Türkiye’nin bilişim konusunda hızla ilerlediği yıllarda web alanında da atılımlar başlamıştı. Ama öyle bir dünya yaratıldı ki iyiyle kötünün arasındaki farkı bir türlü ortaya çıkamıyordu. Bunun da yanında şirketleri müşterinin hoşuna giden işler yapmak dışında motive edecek bir unsur yoktu. Vatandaşa bizim sitemiz iyi çünkü sorunsalı somut verilerle sunulamıyordu.
O tarihlerde bir web yarışması konseptinin peşinden koşulmaya başlandı. Fikir basitti aslında: Halk ve akil kişilerden oluşan bir jüri kurulacaktı. Bu jüri, aday olarak önlerine konacak siteleri inceleyecek ve notlayacaklardı. Günün sonunda bir site seçilecek ve tanıtılacaktı.
Başlangıçta bu iş sanıldığı kadar kolay olmadı. 2000’li yılların başına dönüp baktığımızda ülkede 2 milyonun biraz üstünde internet kullanıcısı vardı. Jüri için akil insan bulmak zordu. Kategoriler tam olarak oturmamıştı. Neye göre seçileceği, nasıl seçileceği belli değildi. Ama en önemlisi bu yarışmayı kim yapacak gibi çok derin bir soru vardı ortada.
Bu soruların cevapları Türkiye’de internetin gelişmesinde barındırmadan servis sağlayıcılığa kadar hepimize çok önemli yollar açan Doruk.Net’ten geldi. Şirket sahipleri ellerini taşın altına koydular. Ceplerinden koydukları para ve en önemlisi o kadar koşuşturmanın arasında verdikleri mesaiyle bu işe girdiler. Bugünün şartlarına göre baktığımızda yaptıkları iş çok riskliydi. Çünkü bu yarışma yüzünden müşterilerini küstürebilirlerdi.
Ayrıca o zamanın şartlarına göre Doruk.Net’in kendini tanıtmak gibi bir zorunluluğu da yoktu. Çünkü kendi sektörünün lider kuruluşu olarak zaten onlarla çalışması gereken kuruluşlara ulaşmış durumdaydılar. Kim onlardan bu yarışmayı görerek barındırma hizmeti isteyebilirdi ki? Zaten bankalarından basın kuruluşlarına kadar en büyük firmalar onlarla çalışıyordu.

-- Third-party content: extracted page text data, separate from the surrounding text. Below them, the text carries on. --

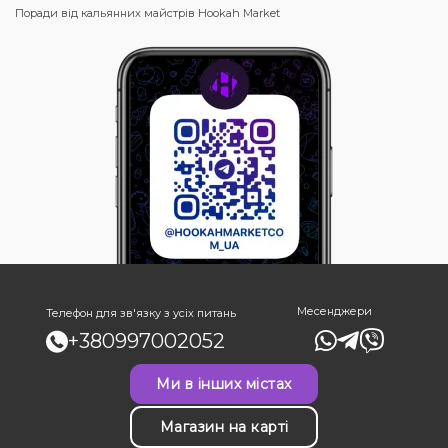
Поради від кальянних майстрів Hookah Market
Месенджери
Телефон для зв'язку з усіх питань
+380997002052
Ми в інших містах
Магазин на карті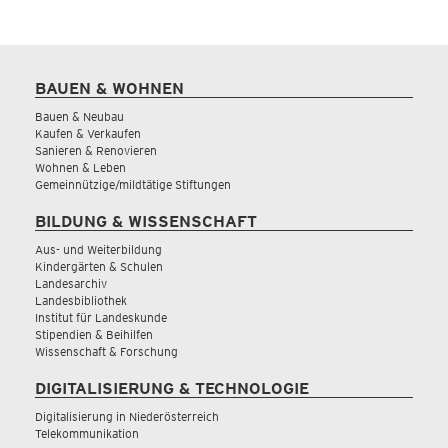
BAUEN & WOHNEN
Bauen & Neubau
Kaufen & Verkaufen
Sanieren & Renovieren
Wohnen & Leben
Gemeinnützige/mildtätige Stiftungen
BILDUNG & WISSENSCHAFT
Aus- und Weiterbildung
Kindergärten & Schulen
Landesarchiv
Landesbibliothek
Institut für Landeskunde
Stipendien & Beihilfen
Wissenschaft & Forschung
DIGITALISIERUNG & TECHNOLOGIE
Digitalisierung in Niederösterreich
Telekommunikation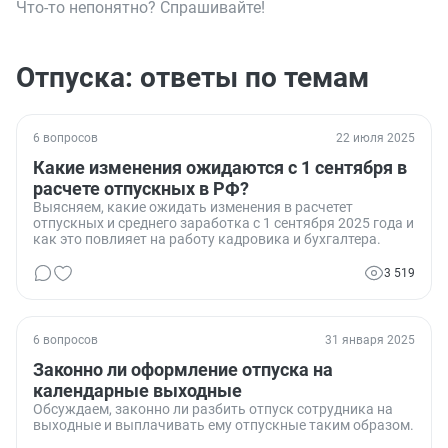
Что-то непонятно? Спрашивайте!
Отпуска: ответы по темам
6 вопросов
22 июля 2025
Какие изменения ожидаются с 1 сентября в
расчете отпускных в РФ?
Выясняем, какие ожидать изменения в расчетет
отпускных и среднего заработка с 1 сентября 2025 года и
как это повлияет на работу кадровика и бухгалтера.
3 519
6 вопросов
31 января 2025
Законно ли оформление отпуска на
календарные выходные
Обсуждаем, законно ли разбить отпуск сотрудника на
выходные и выплачивать ему отпускные таким образом.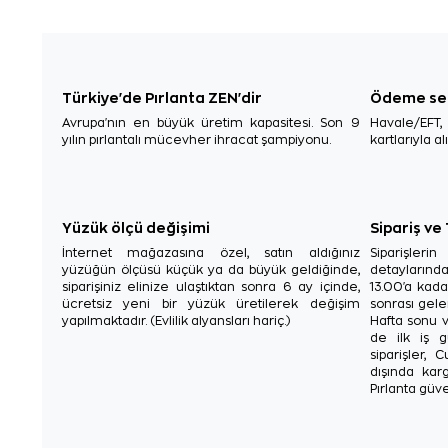
Türkiye'de Pırlanta ZEN'dir
Ödeme se
Avrupa'nın en büyük üretim kapasitesi. Son 9
Havale/EFT
yılın pırlantalı mücevher ihracat şampiyonu.
kartlarıyla al
Yüzük ölçü değişimi
Sipariş ve
İnternet mağazasına özel, satın aldığınız
Siparişler
yüzüğün ölçüsü küçük ya da büyük geldiğinde,
detaylarınd
siparişiniz elinize ulaştıktan sonra 6 ay içinde,
13.00'a kada
ücretsiz yeni bir yüzük üretilerek değişim
sonrası gelen
yapılmaktadır. (Evlilik alyansları hariç.)
Hafta sonu v
de ilk iş g
siparişler, 
dışında karg
Pırlanta güve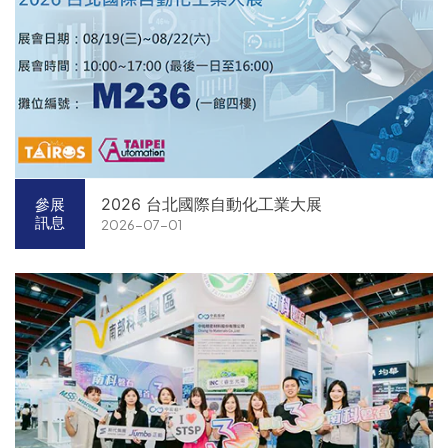
2026 台北國際自動化工業大展
參展
訊息
2026-07-01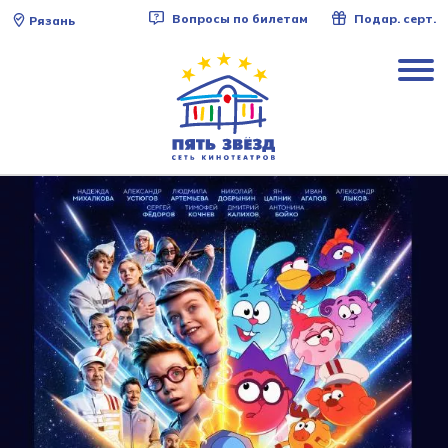
Вопросы по билетам
Подар. серт.
Рязань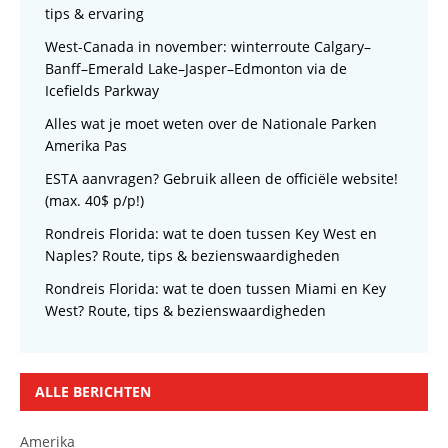
tips & ervaring
West-Canada in november: winterroute Calgary–
Banff–Emerald Lake–Jasper–Edmonton via de
Icefields Parkway
Alles wat je moet weten over de Nationale Parken
Amerika Pas
ESTA aanvragen? Gebruik alleen de officiële website!
(max. 40$ p/p!)
Rondreis Florida: wat te doen tussen Key West en
Naples? Route, tips & bezienswaardigheden
Rondreis Florida: wat te doen tussen Miami en Key
West? Route, tips & bezienswaardigheden
ALLE BERICHTEN
Amerika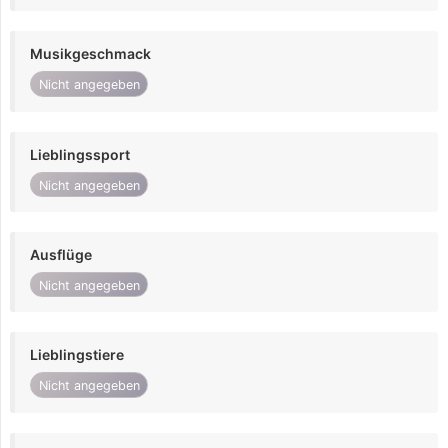
Musikgeschmack
Nicht angegeben
Lieblingssport
Nicht angegeben
Ausflüge
Nicht angegeben
Lieblingstiere
Nicht angegeben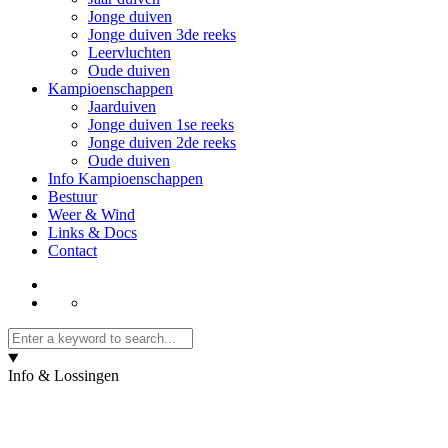
Jonge duiven
Jonge duiven 3de reeks
Leervluchten
Oude duiven
Kampioenschappen
Jaarduiven
Jonge duiven 1se reeks
Jonge duiven 2de reeks
Oude duiven
Info Kampioenschappen
Bestuur
Weer & Wind
Links & Docs
Contact
Info & Lossingen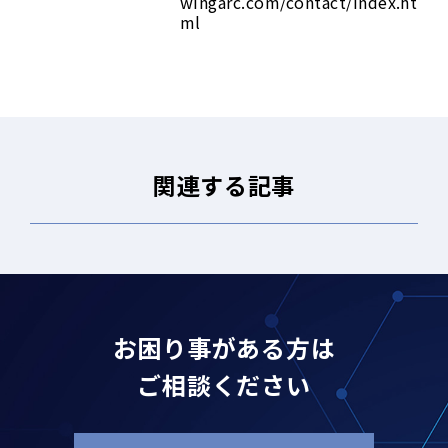
wingarc.com/contact/index.ht
ml
関連する記事
お困り事がある方は
ご相談ください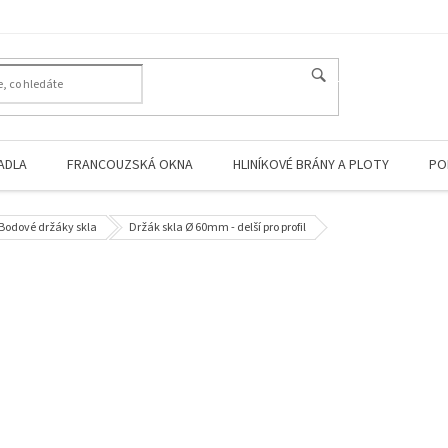
HLEDAT
ADLA
FRANCOUZSKÁ OKNA
HLINÍKOVÉ BRÁNY A PLOTY
PO
Bodové držáky skla
Držák skla Ø 60mm - delší pro profil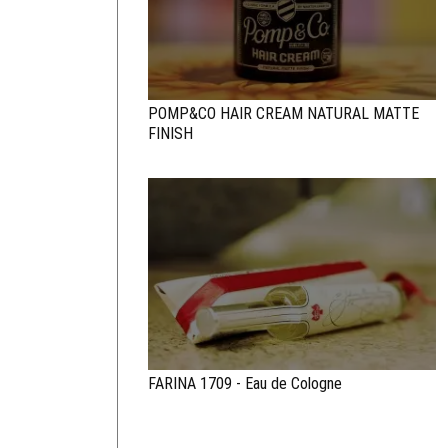
POMP&CO HAIR CREAM NATURAL MATTE
FINISH
FARINA 1709 - Eau de Cologne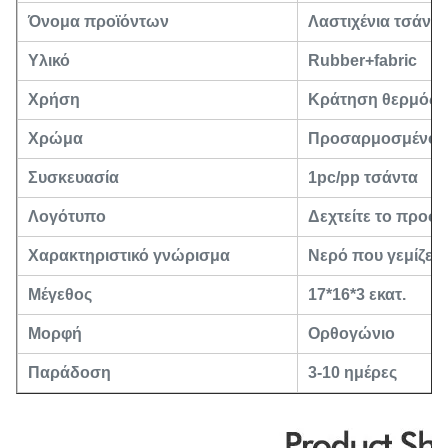
Όνομα προϊόντων
Λαστιχένια τσάντα
Υλικό
Rubber+fabric
Χρήση
Κράτηση θερμός
Χρώμα
Προσαρμοσμένος
Συσκευασία
1pc/pp τσάντα
Λογότυπο
Δεχτείτε το προ
Χαρακτηριστικό γνώρισμα
Νερό που γεμίζει 
Μέγεθος
17*16*3 εκατ.
Μορφή
Ορθογώνιο
Παράδοση
3-10 ημέρες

Ama en kötüsü sektörün çok bilmişlerinin öyle seçim mi olur, buna mı oy verilir şeklindeki yaklaşımlarıydı. Türk insanının yardıma cevap vermeyen ama bitmiş iş üstünden eleştiri getiren kafa yapısı burada da devreye girdi.
Bunlar işin zorluklarıydı. Sonra geldiği noktayı ve Türkiye’ye yaptığı katkıyı anlatalım. Burada kazanılan her ödül şirketler için büyük motivasyon oldu. Şirketler kendi mecralarında verdikleri mücadeleyi bu sayede web ortamına aktararak daha iyisini üretmek, daha çok insana ulaşmak adına çalışmaya başladı. Ortaya Altın Örümcek Öncesi ve Altın Örümcek Sonrası gibi bir dünya çıktı. Burada ödül alan şirketler, ödüllerini tüm dünyaya basın bültenleriyle anlattı, sene boyunca aldığı ödülü internet sitesinden halka göğsünü gere gere gösterdi. Bunu kimse bilmez ama büyük kurumsal şirketler sene başındaki hedeflerinin ve başarı kriterlerinin arasına “Altın Örümcek Almak” gibi bir başlık koydu.
Yine zorluklara dönecek olursak bu ödülün törenle verilmesi için elbette belli bir maddiyatın sağlanması gerekiyordu. Bunun için sponsorlar arandı. Ama bu ödüle büyük şirketler sponsor olamıyordu. Çünkü her biri bu yarışmaya katılarak ödül almak istiyor ama ödülün sponsorluğu kapsamında verildiğinin dedikodusunu istemiyordu. Çünkü Türk insanı böyleydi, kesin bunun dedikodusunu yayardı.
Bugün bu yarışma hala devam ediyor. Bu oluşumun arka planını anlatarak sizlere bu etkinliğin önemini anlatmaya çalıştım. Bu etkinliğin içinde bulunun. Emeğinizi desteğinizi verin. Çünkü her ülkenin böylesi bir ödül törenine, böylesi bir ödül ismine ihtiyacı var.